Micromanagement is not a bad word

It just gets a bad rap. Here's how to set junior employees up for success in remote.

Recently, we casually polled the internet on this question:

Casual polls on reddit and LinkedIn.

Now, say what you will about the nature of the question, the implicit bias contained within, and the fact there should be an "option 3" as a couple commenters pointed out. But as far as a quick gut-check goes, these results validate a hunch I had, one I've discussed with colleagues at Slite and other remote companies.

Remote companies generally don't set up junior employees for success.

Why junior employees are more likely to fail in remote

It's really expensive to hire a junior employee just to set them up to fail. We have to assume it's not intentional.

First off, certain personalities thrive in remote. We've discussed this in a previous blog:

Team members in an async company need to be doers, drivers, and promoters of their own work.

If a new hire has these qualities naturally, or arrives on Day One having already adopted good remote habits, they will be in a better position than someone who is still learning how to work in a team, via screens and at a distance.

Training and upskilling junior employees in remote is not impossible, but it is more challenging than IRL.

Here's a quick rundown of why:

As you can see, junior remote employees are doing almost 2x the upskilling they're doing in the office. It's not their fault they are struggling to get up to speed as quickly.

But managers, who are under pressure to meet their own goals as well as their new hire's, are impatient about wanting to see impact, immediately. They also have worked remotely for a while and are used to doing, driving, and promoting their own work. There's little empathy for someone who needs to be shown the ropes, and frustration with someone constantly pinging them with questions.

But there are incremental and easy ways to build good remote habits from scratch.

Micromanagement vs. micro-tasks

Micromanagement gets a bad rap. But maybe we're just thinking about it in the wrong way. Breaking down tasks into tiny chunks is actually a really helpful way for newer employees to get reassurance, build confidence, and learn accountability.
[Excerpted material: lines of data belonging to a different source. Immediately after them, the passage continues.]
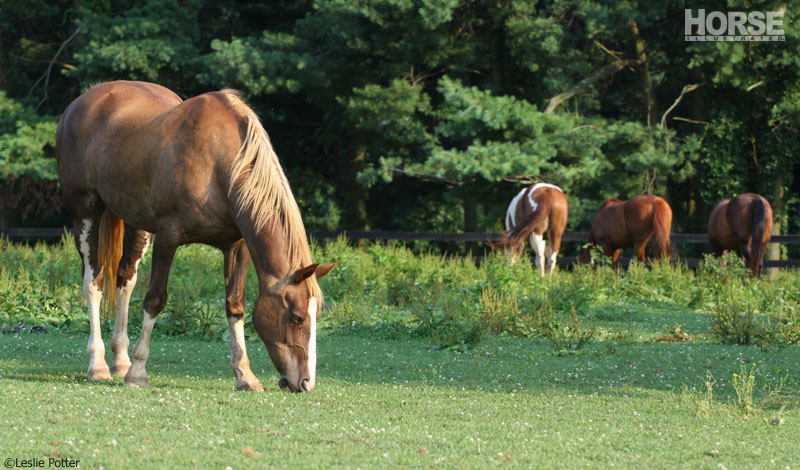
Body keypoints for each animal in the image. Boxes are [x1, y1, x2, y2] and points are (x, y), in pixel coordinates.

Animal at [56, 81, 338, 392]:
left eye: (316, 315)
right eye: (296, 317)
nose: (305, 382)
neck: (219, 166)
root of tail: (84, 100)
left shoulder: (237, 246)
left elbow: (235, 305)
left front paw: (245, 375)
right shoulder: (168, 236)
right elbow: (155, 300)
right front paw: (138, 372)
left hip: (137, 224)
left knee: (125, 280)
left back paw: (120, 360)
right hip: (85, 211)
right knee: (93, 283)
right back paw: (99, 364)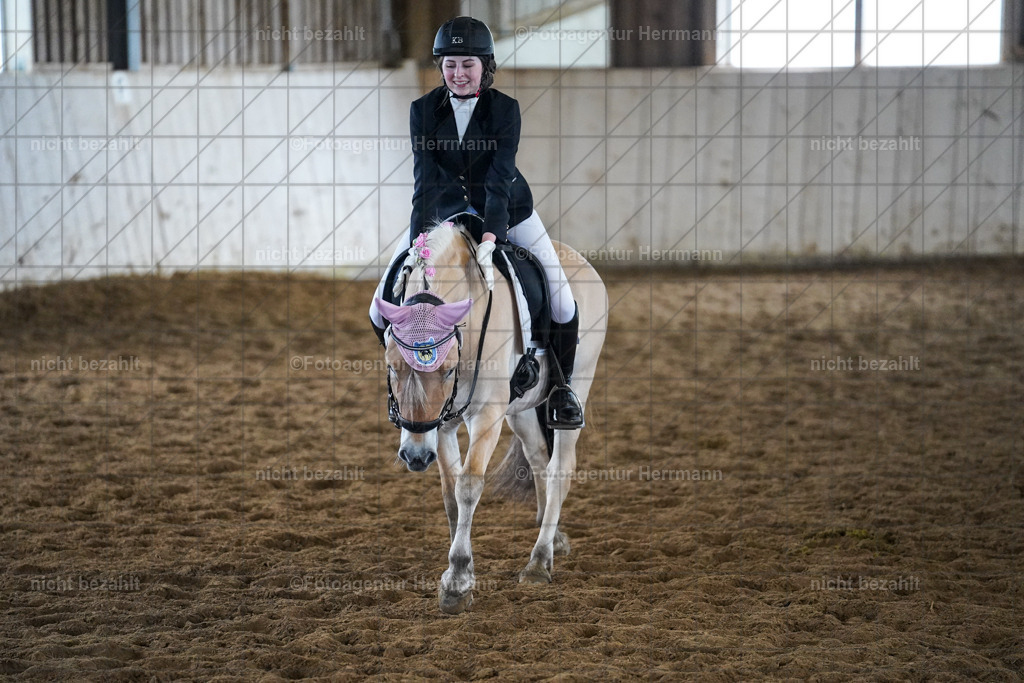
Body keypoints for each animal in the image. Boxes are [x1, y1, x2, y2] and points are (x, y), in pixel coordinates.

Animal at [374, 221, 607, 614]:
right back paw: (553, 537)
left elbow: (468, 486)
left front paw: (457, 581)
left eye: (447, 370)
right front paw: (461, 567)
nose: (416, 456)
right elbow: (450, 493)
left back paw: (538, 562)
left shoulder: (487, 416)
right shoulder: (443, 423)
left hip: (579, 383)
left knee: (560, 468)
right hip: (523, 410)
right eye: (392, 367)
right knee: (539, 460)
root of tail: (578, 257)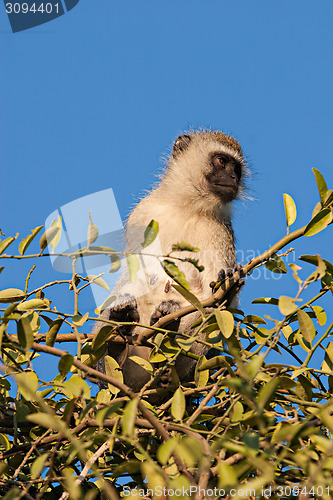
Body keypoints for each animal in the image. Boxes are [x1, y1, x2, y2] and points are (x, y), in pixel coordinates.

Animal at [93, 130, 246, 394]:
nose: (234, 178)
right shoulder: (142, 213)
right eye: (222, 162)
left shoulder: (220, 232)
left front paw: (227, 287)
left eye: (237, 168)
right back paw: (116, 347)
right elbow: (133, 276)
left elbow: (213, 299)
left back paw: (168, 344)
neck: (186, 206)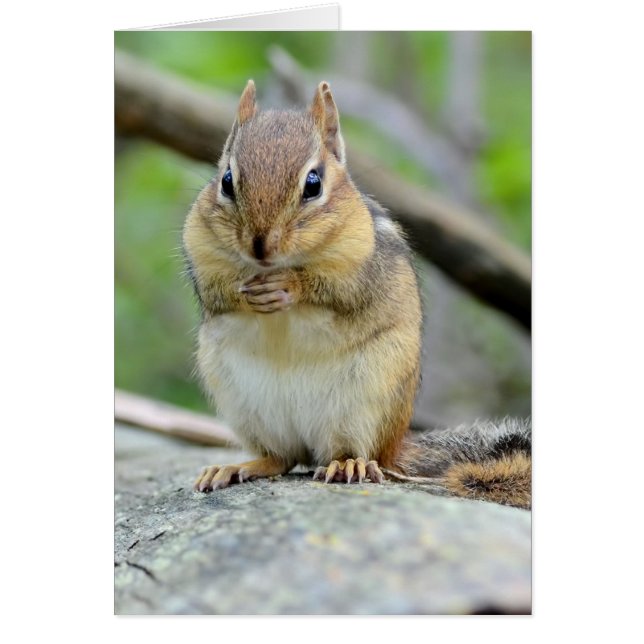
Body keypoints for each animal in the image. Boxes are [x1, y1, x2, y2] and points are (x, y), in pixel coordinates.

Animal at [182, 80, 531, 510]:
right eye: (227, 181)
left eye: (313, 184)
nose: (260, 247)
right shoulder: (200, 253)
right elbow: (217, 290)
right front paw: (247, 292)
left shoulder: (361, 267)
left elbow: (339, 292)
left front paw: (289, 286)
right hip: (243, 405)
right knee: (281, 458)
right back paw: (235, 467)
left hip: (367, 404)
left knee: (352, 454)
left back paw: (348, 465)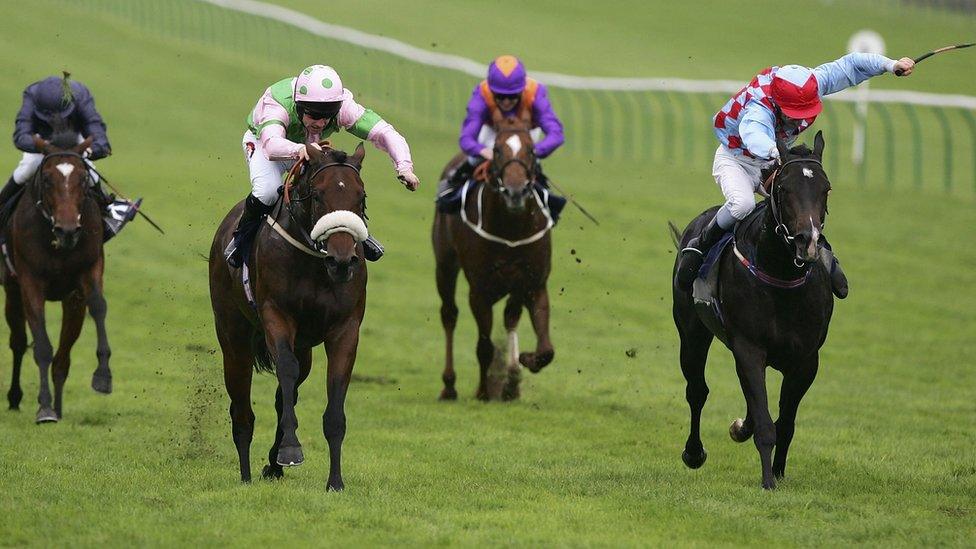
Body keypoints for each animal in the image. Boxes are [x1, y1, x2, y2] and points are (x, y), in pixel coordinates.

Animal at [2, 132, 113, 420]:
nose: (68, 230)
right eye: (48, 179)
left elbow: (97, 307)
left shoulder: (85, 277)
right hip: (11, 288)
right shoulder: (30, 282)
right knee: (18, 342)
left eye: (83, 179)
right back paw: (15, 397)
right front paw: (44, 408)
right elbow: (41, 345)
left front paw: (103, 376)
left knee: (60, 354)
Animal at [210, 142, 370, 488]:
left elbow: (333, 398)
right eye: (319, 195)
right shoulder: (276, 316)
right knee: (241, 406)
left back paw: (272, 463)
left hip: (305, 347)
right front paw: (291, 449)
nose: (342, 261)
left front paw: (335, 481)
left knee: (286, 394)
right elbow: (285, 368)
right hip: (233, 337)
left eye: (361, 196)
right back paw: (246, 474)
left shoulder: (346, 328)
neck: (314, 263)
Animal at [434, 109, 556, 400]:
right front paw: (483, 391)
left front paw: (522, 364)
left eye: (532, 150)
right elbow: (484, 345)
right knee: (449, 314)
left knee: (510, 316)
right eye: (498, 150)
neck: (511, 228)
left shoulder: (534, 284)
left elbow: (546, 349)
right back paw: (449, 385)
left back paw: (511, 379)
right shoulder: (480, 291)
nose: (515, 191)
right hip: (444, 264)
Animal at [672, 132, 840, 488]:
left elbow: (784, 423)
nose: (807, 241)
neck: (782, 278)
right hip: (691, 330)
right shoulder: (749, 348)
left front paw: (778, 473)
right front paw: (767, 481)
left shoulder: (806, 360)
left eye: (826, 188)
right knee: (697, 390)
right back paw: (694, 452)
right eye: (784, 188)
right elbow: (765, 424)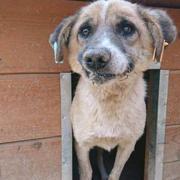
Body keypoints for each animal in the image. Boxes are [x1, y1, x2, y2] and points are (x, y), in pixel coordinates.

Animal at [48, 0, 176, 179]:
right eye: (85, 31)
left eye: (127, 28)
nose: (95, 58)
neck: (109, 98)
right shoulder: (82, 145)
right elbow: (87, 171)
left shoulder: (127, 145)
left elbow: (115, 173)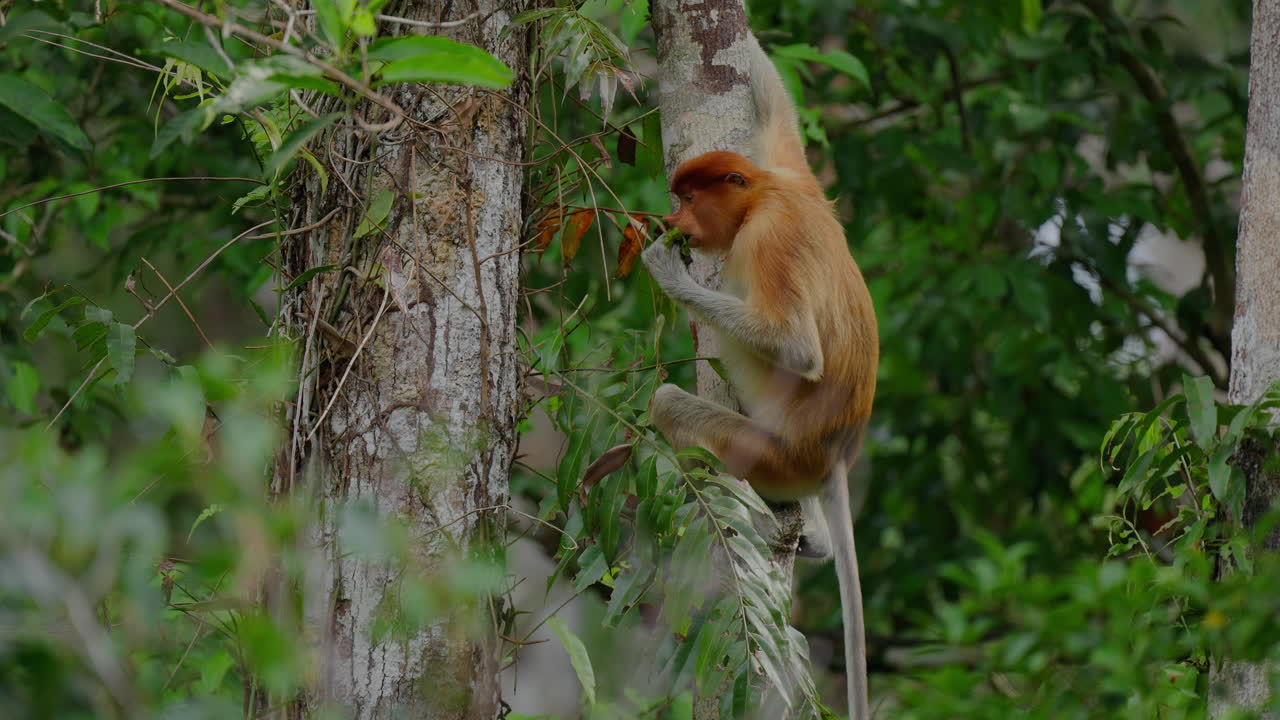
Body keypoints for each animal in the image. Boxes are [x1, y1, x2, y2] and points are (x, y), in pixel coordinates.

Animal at [641, 34, 877, 720]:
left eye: (691, 199)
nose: (676, 221)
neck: (765, 195)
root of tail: (833, 458)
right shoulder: (792, 173)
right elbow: (776, 112)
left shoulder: (766, 237)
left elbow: (797, 350)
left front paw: (667, 268)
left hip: (773, 453)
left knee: (674, 401)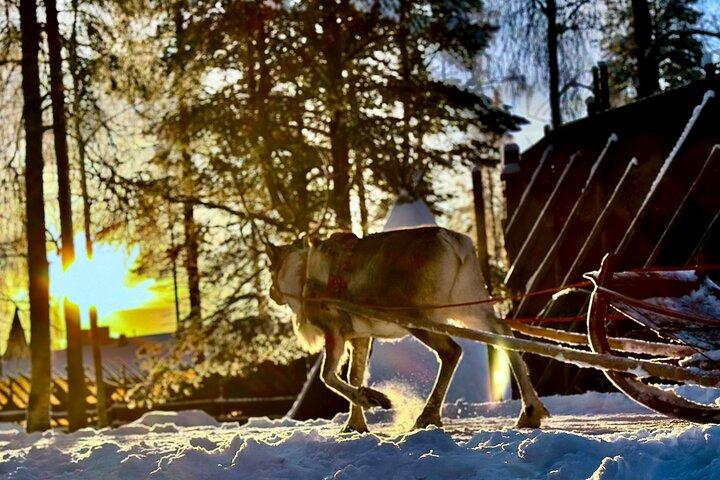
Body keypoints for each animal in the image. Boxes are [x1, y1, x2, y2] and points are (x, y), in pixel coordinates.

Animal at [267, 226, 549, 433]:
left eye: (270, 268)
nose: (271, 293)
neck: (300, 277)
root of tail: (454, 242)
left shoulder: (334, 330)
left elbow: (328, 375)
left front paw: (373, 399)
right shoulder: (360, 336)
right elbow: (355, 376)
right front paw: (355, 424)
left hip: (416, 316)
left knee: (452, 351)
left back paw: (427, 416)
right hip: (467, 305)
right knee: (503, 332)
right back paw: (530, 411)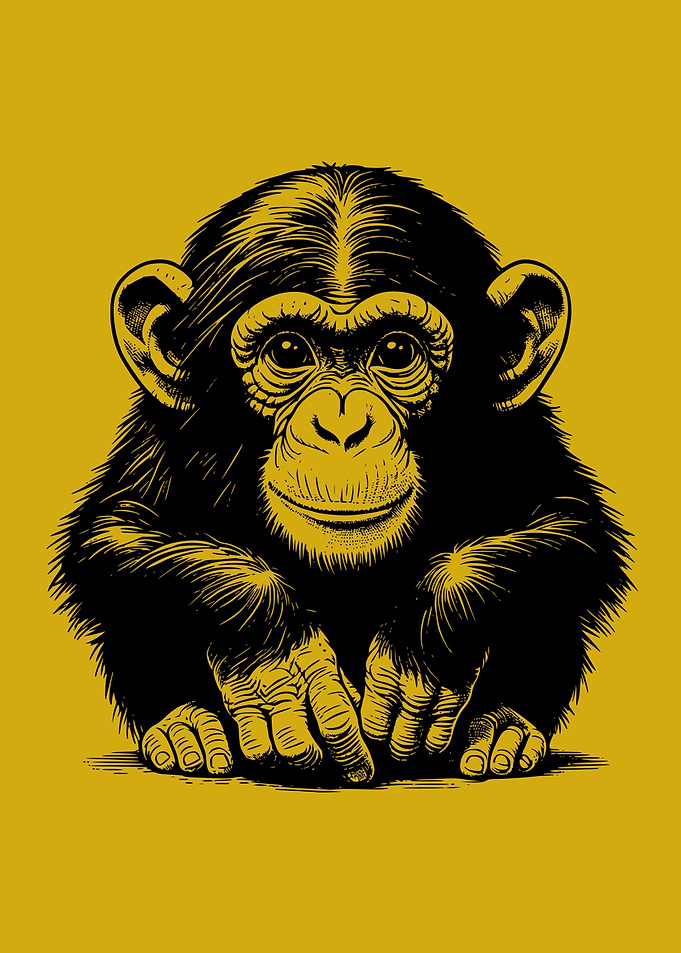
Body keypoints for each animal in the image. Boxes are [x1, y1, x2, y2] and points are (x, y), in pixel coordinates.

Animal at [51, 164, 631, 784]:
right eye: (288, 351)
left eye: (396, 352)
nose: (343, 426)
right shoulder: (163, 437)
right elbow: (119, 532)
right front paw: (280, 662)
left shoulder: (518, 436)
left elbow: (565, 525)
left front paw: (419, 648)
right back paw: (185, 727)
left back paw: (503, 727)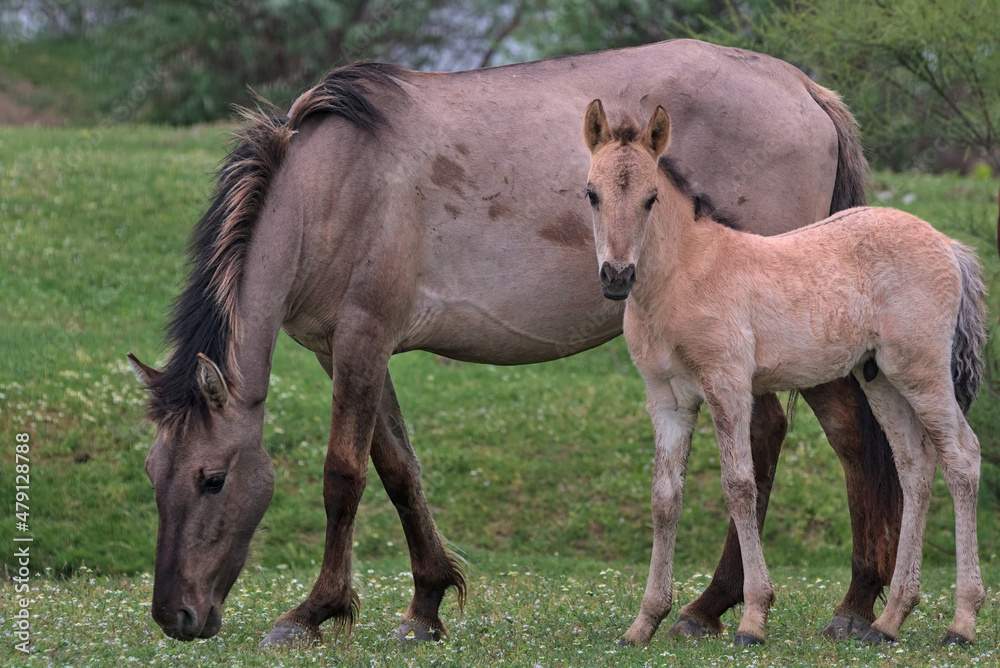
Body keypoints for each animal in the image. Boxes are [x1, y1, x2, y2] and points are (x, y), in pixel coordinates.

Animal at [127, 38, 900, 648]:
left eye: (212, 478)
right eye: (154, 475)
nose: (175, 616)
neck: (336, 185)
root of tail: (803, 89)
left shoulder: (361, 341)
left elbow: (343, 476)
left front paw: (312, 611)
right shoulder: (346, 351)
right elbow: (398, 469)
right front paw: (426, 603)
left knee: (845, 435)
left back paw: (851, 605)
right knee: (770, 435)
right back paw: (711, 608)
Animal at [582, 100, 987, 646]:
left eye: (650, 199)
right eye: (592, 195)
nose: (617, 277)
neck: (685, 274)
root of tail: (948, 245)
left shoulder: (728, 384)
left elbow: (739, 486)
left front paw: (752, 618)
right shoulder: (667, 399)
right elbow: (665, 498)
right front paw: (644, 622)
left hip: (921, 371)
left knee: (962, 457)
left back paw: (961, 622)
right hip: (880, 378)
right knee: (915, 467)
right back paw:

For managers, this incremental approach creates guardrails for the project itself, and eventually creates a path for off-ramping the new team member.

Example: engineering intern

One of the developers at Slite has been working with an intern. Here's his quite simple recipe for building up to bigger tasks:

  1. First, they start on training exercises, unrelated to the product work, where the junior developer learns our technologies and workflows
  2. Then, they move on to easy bug fixes / small wording changes to make, so they can focus on learning the workflows
  3. Then, they follow the same process as any other dev when faced with a daunting task: breaking down and splitting up big challenges.

This last part boils down to a roadmap made of "manageable, but valuable" delivery steps.

  • Manageable - you can wrap your head about the goal and find a comprehensive path towards shipping it. Anything longer than a week is a no-go.
  • Valuable - will have a provable impact on growth

Eventually, junior employees will start to operate more independently, and also learn how to carry their weight as a contributor to a team.

Of course, we recommend using Slite docs and Discussions for planning your roadmap and communicating along the way (Sorry, had to).

Why you should be empathetic and open to junior hires

This generation is facing unprecedented socio-historical challenges.

Job insecurity has been on the rise since the 2001 recession, and increased during the COVID-19 pandemic. Some Gen-Z workers were born into a recession and are now graduating into one. There's increased competition for jobs and less margin for error. Remote work candidates are competing in a global pool as opposed to a local market. Junior hires can't afford to be young and foolish and inexperienced.

It's a common, and frustrating conundrum:

Adjustment from school or home to the working world is not a natural process, especially after a 3-year pandemic. Senior employees can't relate.

But the hesitation makes sense: junior employees need more oversight, more human interaction, more guidance, more socialization and more confidence-building than senior operators. Of course it's really hard to manage these interpersonal subtleties from afar.

But a lot of so-called "work experience" is just getting used to a professional environment, and that really doesn't take too long. If you care about employee retention and securing the future of your company, it's worth it.

How remote leaders can support junior employees

  • New hires need to join a stable squad, where senior team members can take time to onboard and support them
  • Limit the number of junior employees to a certain % of your workforce: sounds harsh, but in a remote team, especially a startup, resources are limited. Don't stretch managers too thin.
  • Set clear, documented expectations for what the junior employee will achieve in their first month, six months, and year.
  • Provide coaching and/or therapy services, such as Oliva
  • Encourage junior hires to build relationships and community by meeting with colleagues in their region, joining a coworking space, and attending local networking events

Speaking of documentation...
Get your guide to knowledge management here →

Junior hires are the future

Junior hires are the future of your company, plain and simple. They bring skills and knowledge that you aren't even aware you need yet. Investing in them is a long play.

But unless you've built mentorship into your business model, they will fail. With the right management model in place, you'll build a structured process for junior hires to flourish on their own and a pipeline of talent for your company's future.